HOOVER, Ala. | Welp, we're all done, heading home, and I'll be packing for vacation soon. Let's wrap up the final day here.
Ole Miss coach Hugh Freeze made his SEC Media Days debut, and the essence of his talk was that they have a lot of work ahead and not everyone is pulling in the same direction just yet.
"I've been real pleased that we have a core group of young men that are excited about change and about developing some personal accountability that will lead us out of this wilderness, so to speak."
Outside that core of excited players, not everybody in the Ole Miss locker room has gotten on the Freeze train. And he openly admitted that.
"I think we're sitting around 60 percent of our team that has bought in. I think you need to get it to about 80 percent to have a fighting chance. Hopefully we can get that done before the fall."
It's gonna be a long year in Oxford, friends.
Freeze was asked about the Egg Bowl rivalry, but he didn't really engage the way Dan Mullen does beyond pointing out that Ole Miss holds the overall series edge.
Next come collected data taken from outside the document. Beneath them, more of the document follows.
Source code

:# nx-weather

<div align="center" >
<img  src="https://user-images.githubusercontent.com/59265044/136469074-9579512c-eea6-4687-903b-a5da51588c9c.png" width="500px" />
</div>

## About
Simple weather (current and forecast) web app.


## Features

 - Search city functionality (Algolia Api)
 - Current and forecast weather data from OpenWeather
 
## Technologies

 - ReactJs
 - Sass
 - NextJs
My previous blog entry looked at that and the fact that Freeze is too focused on fixing the program to worry about MSU four months before they play.
"There will be a little extra incentive that week to be a little bit more energized, probably a little different feeling in your stomach, I guess," he said. "It would be hard because you feel that way in this conference every single week it seems like. Certainly I get what it means to the people there and to Rebel nation, and our kids will understand that very clearly when that time comes. Right now our focus is on other issues."
Backtracking to earlier in the day, Alabama's Nick Saban started things off and took a hard stance on scheduling and the four-team playoff. He's in favor of the SEC moving to a nine-game league schedule. "Everybody's got a self-absorbed opinion about why we shouldn't do it because maybe they won't get bowl eligible." Boom.
He was later asked about whether being a conference champion should be a criteria for making the new four-team playoff. Remember, Alabama did not win the SEC last year but won the BCS title.
"I think, to be quite honest with you, whoever's making the statements about conference champions is really making a statement against the SEC and against any league who has more than one good team who would qualify, trying to enhance the opportunity for somebody from their league to get in."
Oh snap, Jim Delany. Rebuttal?
Tennessee's Derek Dooley brought a little swagger to the stage, finally matching his hair's swagger. Tennessee has notably struggled in recent years, not winning more than seven games since 2007 and was 5-7 last year.
Dooley likes what he sees in this group, though.
"I know the SEC has enjoyed taking advantage of our tough times. But there's a nice mood on our team right now that you're not going to have Tennessee to kick around any more," he said.
Future Matlock fielded only 10 questions, which might've been fewest for any coach this week, although I missed the Joker Phillips session. One question was about losing quarterback Tyler Bray and other key players to injury last season.
"Our spirit was broken," Dooley said.
The day wrapped up with Georgia's Mark Richt, who of course was asked at length about discipline issues. He recently had to boot Isaiah Crowell to the curb, Sanders Commings will serve a two-game suspension to open the season, and three other players could get benched for reportedly violating the school's drug policy.
All of this makes Steve Spurrier giggle, but Richt explained the raft of off-field incidents this way: "People are human. People make mistakes. When they do, you discipline them. … The bottom line is I love every guy on our team. Part of love is to be able to help teach them right from wrong, and when they make mistakes you discipline in hopes they become better men down the road."